According to advocacy group The Parenthood, out-of-pocket fees for early-childhood education and care absorb about a quarter of household income for an average-earning couple in Australia with two young children.

The cost of child care is so high that 2018 KPMG research found it was more expensive for many working mothers to work four or more days a week and pay for child care than it was to stay home to look after their children.

Amanda Roberts, founder and director of Equity Economics, said investing in child care was “a win-win policy for women, children, the workforce and the economy”.

She said investing in child care also played a role in the pandemic response.

“We have seen significant impacts on mental health and education, including for children," Roberts said.

“Prioritising early learning and support for families through improved childcare policies is something we can only hope to see more of in the forthcoming budget.”

What women’s advocacy groups would like to see in the 2022 Budget

The Parenthood’s pre-budget submission called for free, high-quality early-childhood education and care for all families.
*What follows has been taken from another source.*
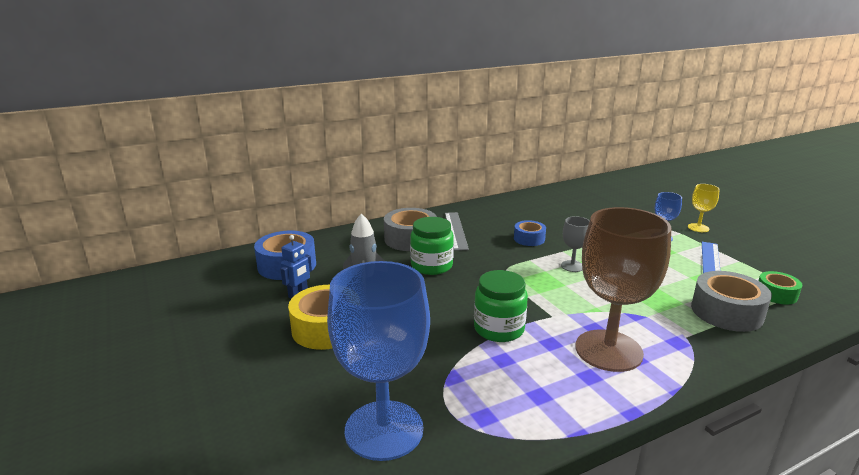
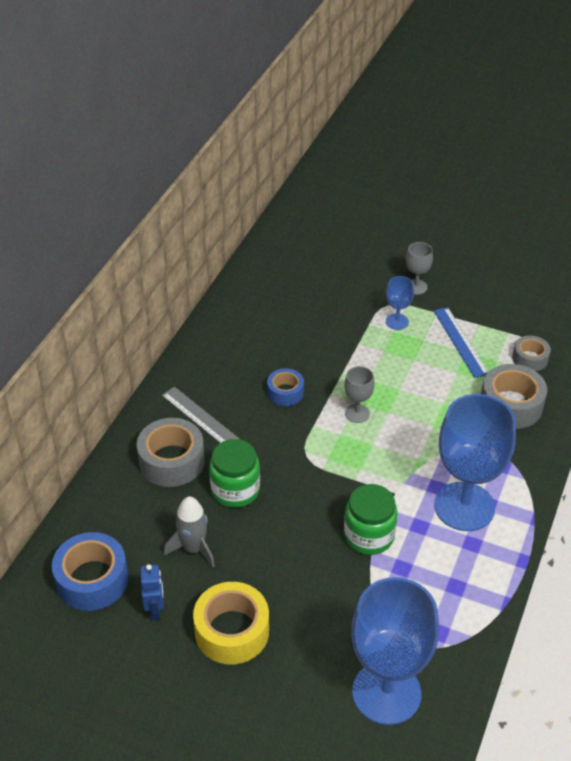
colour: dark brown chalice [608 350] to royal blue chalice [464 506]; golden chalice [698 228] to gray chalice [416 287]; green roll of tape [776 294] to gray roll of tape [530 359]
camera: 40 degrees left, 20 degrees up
“Even before the COVID pandemic hit and the economy contracted, half of Australian parents with children under five struggled with the cost of early-childhood education and care,” the submission stated.

“In addition to boosting educational achievement, making quality ECEC accessible is a critical policy lever for increasing women’s workforce participation.”

The Equality Rights Alliance pre-budget submission called for the Government to build on the work of the 2021 Budget to increase the Child Care Subsidy to 95 per cent for low-income households (earning up to $80,000 per annum) and a flattened and simplified taper rate for the subsidy.

“Under this scheme, 60 per cent of families would pay less than $20 a day for child care,” the submission stated.

“ERA asks that the subsidy also apply to families with just one child.”

The ERA said these changes would cost $5 billion but deliver a boost to GDP of $11 billion a year.

“Therefore, for every dollar spent on subsidising child care, the government recoups more than double its investment through higher workforce participation,” the submission stated.

Childcare wins from last year

The 2021 Federal Budget made some progress towards more affordable child care.

The Government pledged to increase the Child Care Subsidy for families with two or more children aged five or under.

Starting from July, the subsidy will increase by up to 30 percentage points, taking the upper subsidy from 85 per cent to 95 per cent.

The annual subsidy cap of $10,560 was also removed.